One of the main features of the new iOS 16, which became available on Monday, is that you can finally make changes to the lock screen other than just changing the wallpaper.
It is perhaps particularly useful on the new iPhone 14 Pro models with the option to always have the screen on, but we think that many users of older iPhones will also appreciate greater customization options here.
How to find the menu in IOS 16
Finding the settings menu for the lock screen is not necessarily very logical.
Instead of going into the settings menu, you have to hold your finger on the screen on the lock screen itself, and then you can choose to customize the existing lock screen or create a completely new one.
If you choose to create a new one, you will be served a selection of suggested backgrounds, including a selection of images from your gallery. These are often photos taken with the iPhone’s portrait mode, where the new iOS is able to separate the head from the background and place the head in front of any text or widgets.
It’s undeniably a bit stylish, but it also requires something from the subject so that all other content doesn’t end up behind a big head. You can also choose to crop the subject by pinching your fingers on the screen.
You can also choose from a couple of new and partially interactive backgrounds, such as weather and astronomy. However, these will ask for location access via GPS, which can cost a lot of battery life on the phone, so it’s good to be aware of that.
Three fields can be customized
In practice, there are three fields that can be customized on the home screen. In the top field with the date, you can add a widget, for example today’s UV index, how many active calories you have burned today or the next calendar entry.
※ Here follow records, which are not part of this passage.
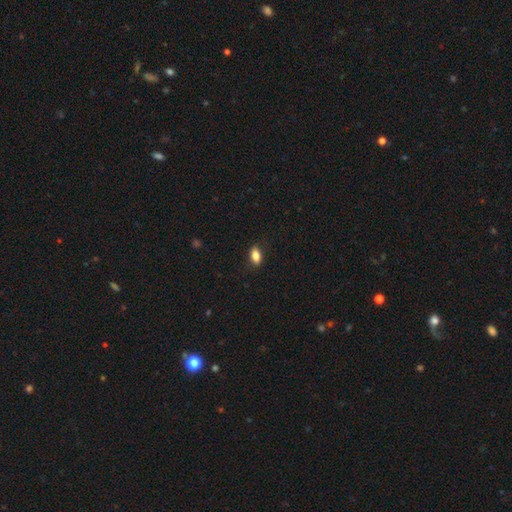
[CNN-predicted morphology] smooth_or_featured: smooth (p=0.81) [alt: featured or disk p=0.11]
how_rounded: in between (p=0.84) [alt: cigar-shaped p=0.10]
merging: none (p=0.84) [alt: minor disturbance p=0.12]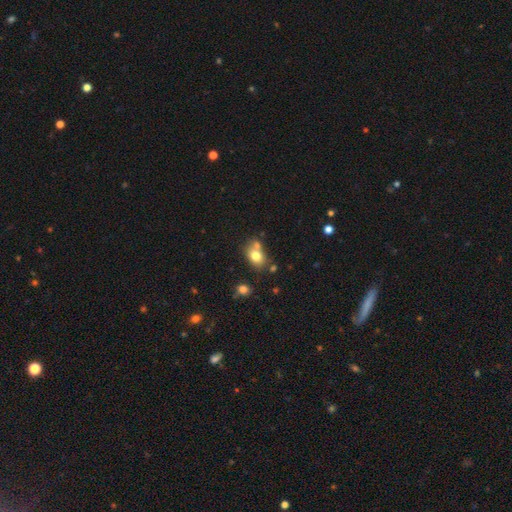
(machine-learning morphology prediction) A smooth galaxy with no disk features (76%) that is in between round and cigar-shaped (63%).

Vote fractions:
- Smooth or featured? smooth: 76% / featured or disk: 13% / star or artifact: 11%
- How rounded? in between: 63% / round: 35% / cigar-shaped: 1%
- Merging? none: 51% / merger: 30% / minor disturbance: 15% / major disturbance: 5%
In the clock field, for the first time, you can choose a different font (among eight options for now) and you can choose a color for all the content on the screen. The default is that the color is adapted to the background image you have chosen, but you can choose completely if you wish.
Finally, you can customize a separate line of widgets, and these are very reminiscent of those we had the opportunity to put on the home screens in an earlier iOS version. Here, however, Apple is so strict that you only get one line to deal with, so you can only choose widgets in “double” icon size.
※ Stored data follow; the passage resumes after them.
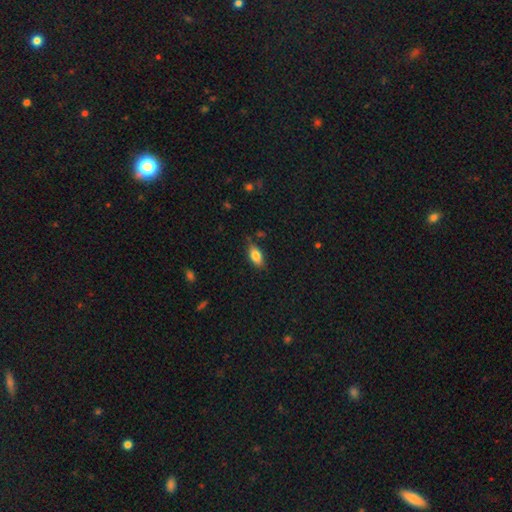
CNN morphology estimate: smooth-or-featured: smooth: 81% | featured or disk: 11% | star or artifact: 8%
  how-rounded: in between: 89% | cigar-shaped: 7% | round: 4%
  merging: none: 77% | minor disturbance: 17% | major disturbance: 3% | merger: 2%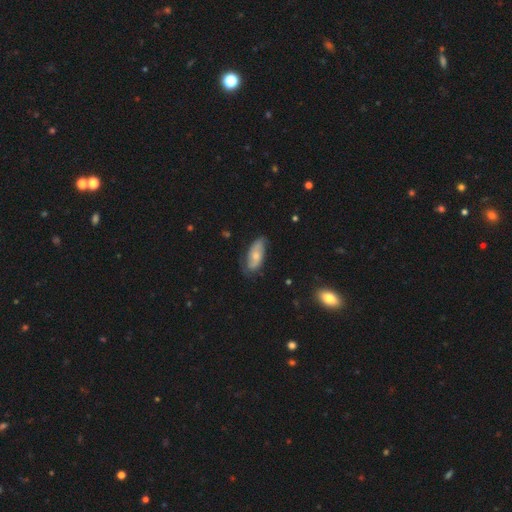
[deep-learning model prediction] A featured or disk galaxy (50%). Merging: none (69%).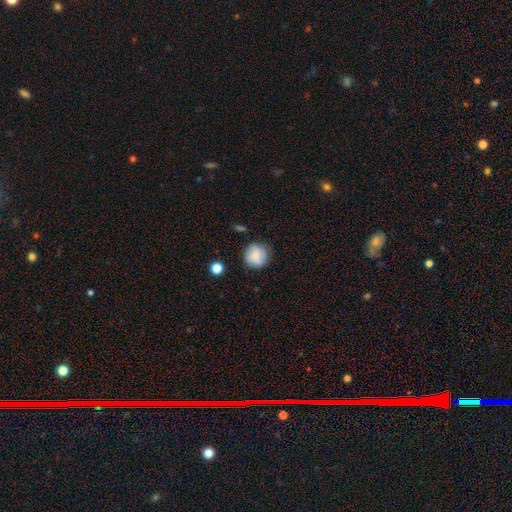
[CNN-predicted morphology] Smooth or featured? smooth (77%)
How rounded? round (91%)
Merging? none (78%)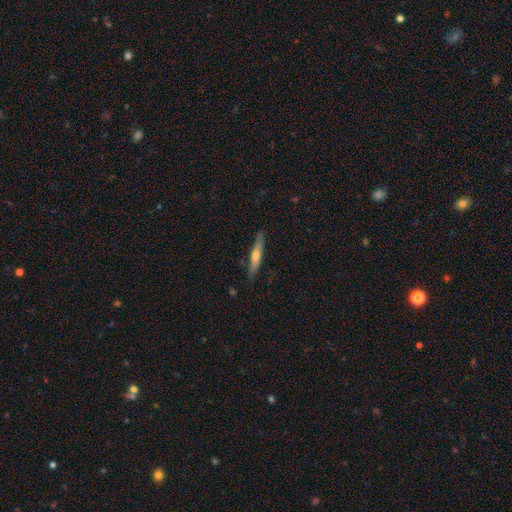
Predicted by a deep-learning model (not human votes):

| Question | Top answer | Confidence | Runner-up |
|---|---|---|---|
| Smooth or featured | featured or disk | 49% | smooth (45%) |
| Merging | none | 86% | minor disturbance (11%) |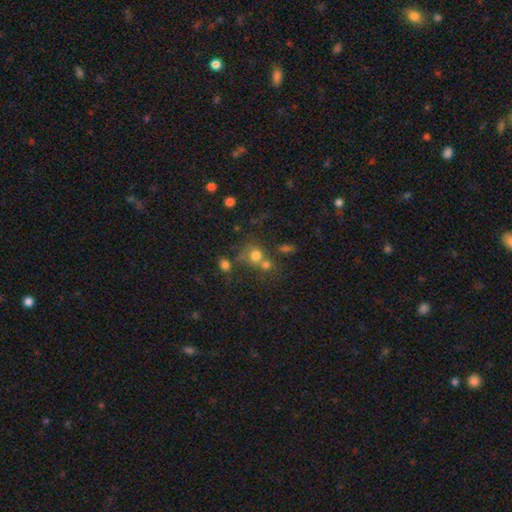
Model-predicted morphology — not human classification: Smooth or featured?
  - smooth: 71% *
  - star or artifact: 16%
  - featured or disk: 13%
How rounded?
  - round: 79% *
  - in between: 20%
  - cigar-shaped: 1%
Merging?
  - none: 45% *
  - merger: 37%
  - minor disturbance: 11%
  - major disturbance: 7%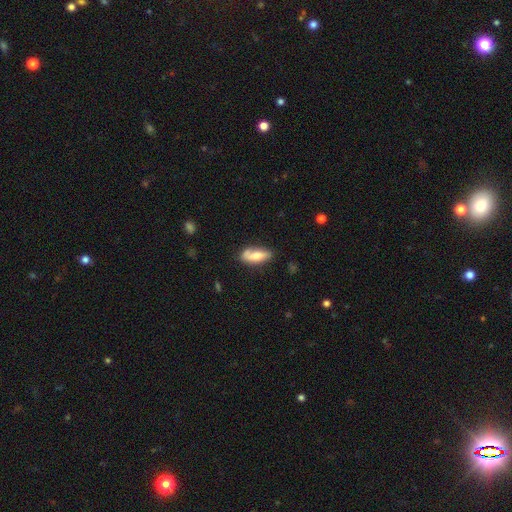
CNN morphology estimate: A smooth galaxy with no disk features (66%) that is in between round and cigar-shaped (71%).

Vote fractions:
- Smooth or featured? smooth: 66% / featured or disk: 27% / star or artifact: 7%
- How rounded? in between: 71% / cigar-shaped: 26% / round: 3%
- Merging? none: 59% / minor disturbance: 25% / merger: 9% / major disturbance: 7%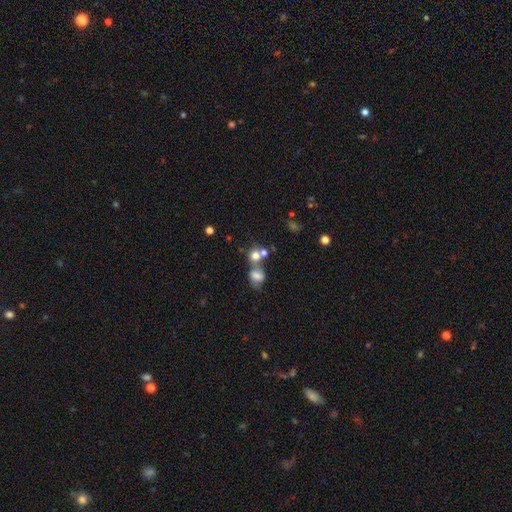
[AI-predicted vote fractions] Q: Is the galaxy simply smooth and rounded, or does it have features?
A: smooth — 70%.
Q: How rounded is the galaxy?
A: round — 72%.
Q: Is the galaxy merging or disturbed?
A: merger — 46%.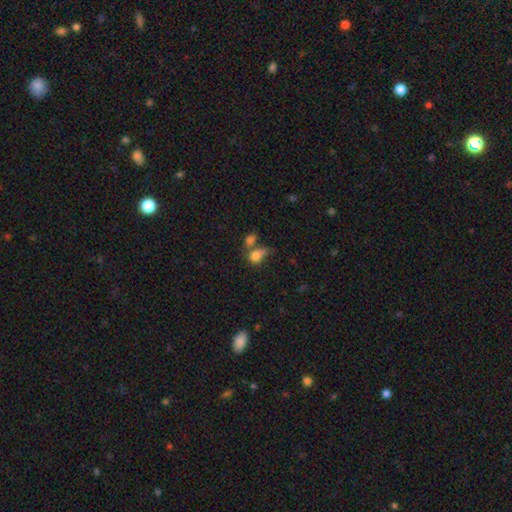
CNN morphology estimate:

For the time being, it is also somewhat limited how many third-party apps have added support for these widgets, but there will probably be many, many more in the future. For example, Google has announced that there will be widgets for Gmail, Google Maps, Google search and more.
How to customize each widget
You can also customize what should be displayed in the various widgets by pressing them (in practice twice, since the first press only selects the row of widgets itself). The share widget lets you, for example, select a single share or an index, possibly three if you choose double width on the widget.
The battery widget is set to “automatic” by default, but you can also choose to always show the battery status of a single fixed device, such as a watch or a pair of headphones.
Here, in practice, it’s just a matter of trying a little to find the combination that suits you best – but it must also be said that it’s a bit annoying that these widgets are not interactive in any way. They only show information, and if you press them, they will open the corresponding app or function.
Not having added long-press functions here seems like a “missed opportunity” from Apple. Certain types of information are also not displayed if you have not unlocked the screen with facial recognition first, such as the aforementioned calorie burn.
Link lock screens to “focus”
You can also choose to set up your own lock screens for Apple’s so-called “focus”. For example, you can have a clean lock screen with as much work-related information as possible when you are on the work focus, while your weekend focus is a nicer screen without calendar entries and share prices.
You set the corresponding focus with the focus button at the bottom of the screen – or you can leave it completely if you’re like us and don’t use this iPhone function at all. If you create several lock screens, you can of course also easily switch between them manually by simply entering the lock screen menu and selecting the one you want.